Laura Guillen of the Harvard Business Review conducted a 4,000-person study and discovered that, while there was no evidence that women lacked self-confidence when compared to their male counterparts, they were frequently perceived as lacking self-confidence unless they exhibited signs of caring for others and warmth, neither of which contribute to men’s perception of self-confidence in the workplace. Signs of warmth and kindness might also assist women avoid being labelled as excessively aggressive at work. Managing other people’s emotions is a well-documented sort of emotional labour that women are disproportionately saddled with, especially in the workplace.

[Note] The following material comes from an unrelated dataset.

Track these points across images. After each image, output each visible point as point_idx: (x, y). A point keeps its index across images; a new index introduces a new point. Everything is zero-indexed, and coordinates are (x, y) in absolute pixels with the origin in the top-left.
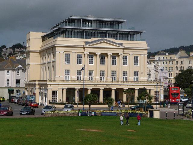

How to Defend Yourself in the Workplace

Here are our top recommendations for women who want to effectively advocate for themselves at work without fear of repercussions:

Be explicit about what you want: Take the time to figure out exactly what you want to request. Decide on a number if you desire a raise. Choose a position title that you prefer if you seek a promotion. When you don’t know what you want, it’s tough to advocate for yourself. Take the time to figure out what you need to do to stay in the same firm or job.

Use statistics to back up your request: If you are requesting a raise, research the market industry norm for your position. Consider speaking with friends and individuals in your business to decide what is appropriate salary for your function. If you desire a promotion, create a portfolio that includes your company’s successes as well as a description of your talents and how they would contribute to the position you are pursuing.

Communicate clearly and confidently: Begin your request with thanks for the opportunity to work at the organisation, then include the influence and accomplishments you have achieved. Finally, use your data to back up your request. Concentrate on conveying all of the information you acquired in a sequence of bullet points, without veering into backstories. Overall, strive for a welcoming yet confident tone.